# Hail call to Nodak Goosers......................



## SOUTHERNBIRD (Mar 13, 2003)

I am currently blowing Tim Grounds Cut Down Call. I can blow it good enough to kill, and cluck and moan on it but want a more GOOSEY call. Is there one out there that is not real difficult but really goosey. And how difficult do you guys think the Grounds call is to blow and what do yall think about it. We dont get many geese in Tennessee but I love to blow the goose call.
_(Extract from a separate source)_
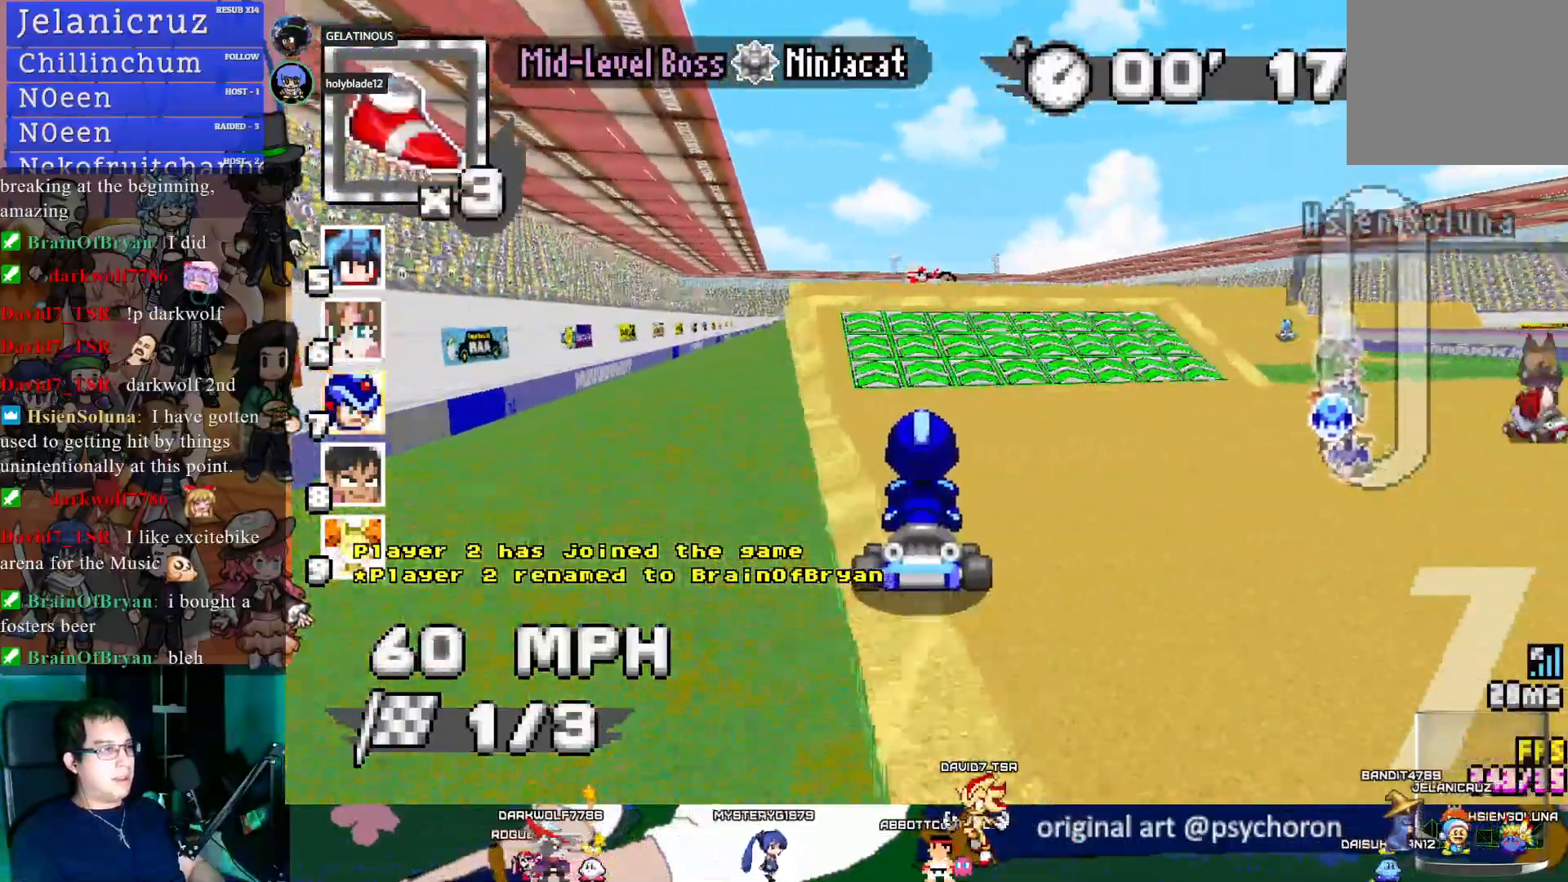
{"buttons": ["CROSS"], "left_stick": "up-left", "right_stick": "center", "events": [[83, "left_stick", "center"], [233, "left_stick", "down-right"], [333, "left_stick", "center"], [383, "left_stick", "up-left"]]}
Thanks for any help! :wink:

OK I didnt realize I posted this in the Duck Hunting section instead of the goose section and I dont know how to move it so...... :withstupid:


----------



## pjb1816 (Sep 8, 2003)

I'm a huge fan of the "big river" flute call... never fails!

:lol:

No seriously tho, from what I hear Chris has a great deal on the "flatliners" which a lot of guys blow on here... check those out.

Phil


----------



## GooseBuster3 (Mar 1, 2002)

I blow a Tim Grounds Supermag and I think it is the most realistic call on the market. But I guess you have to know how to blow a call to boot.


----------



## SOUTHERNBIRD (Mar 13, 2003)

Thanks for the advice. I figured I would get more of a response from the experts but 60plus views and one response.... C'mon guys not like I am asking for your hunting spot, I just dont know alot about goose calls.


----------



## GooseBuster3 (Mar 1, 2002)

But with time anybody can make any shortreed sound goosey.


----------



## mallardhunter (May 15, 2004)

I love my big river flute and it sounds good :thumb:


----------



## Maverick (Mar 4, 2002)

Tim Grounds SuperMag Blower here.......
9 out of 10 proffesional goose hunter recomend it!!


----------



## Ryan_Todd (Apr 11, 2004)

super mag. great call and great customer service. tim will help you out if you ever need anything. they've also won a ton of calling comps over the years.


----------



## Ref (Jul 21, 2003)

I agree on the Tim Grounds Supermag. It's not that hard to learn how to blow it.


----------



## gandergrinder (Mar 10, 2002)

If you are just getting into calling and don't want to spend a ton of money try out one of the walnut winglocks. I use mine alot out in the field and its something like $35. The only thing I didn't like about the call when I got it was how it was tuned. I retuned it to the way that I like a call and made it a little higher pitch to add a different sound. I use that call alot out in the field.

If your willing to spend a little more money go with the Super Mag they can do it all with some practice.


----------



## SOUTHERNBIRD (Mar 13, 2003)

ok well let me ask this Grounds Super Mag vs. Flatliner?


----------



## gandergrinder (Mar 10, 2002)

Now we are down to a price issue. A grounds super mag is the top end you also pay top end. A flatliner is not a grounds call but it is also priced fairly for what the call is capable of.

The bottom line is that both calls will kill geese.


----------



## Dave K. (Aug 28, 2003)

If you go with a Super Mag, don't get a polycarb unless you want to mess with the tuning forever.

Just my $0.02

Good luck


----------



## bigblackfoot (Mar 12, 2003)

I blow a Foiles Straight Meat, and love the call. Its what i started with. Im not saying im an excellent caller be anymeans, but i know alot of other guys on the site blow one also. I have also been usign a Greg Keats Shaman and i really like that call as well.


----------



## GooseBuster3 (Mar 1, 2002)

I wouldnt listen to BBF, he cant even blow his Foiles. HAHA :lol:


----------



## Ryan_Todd (Apr 11, 2004)

:lol:


----------



## Matt Jones (Mar 6, 2002)

ZING! :lol:


----------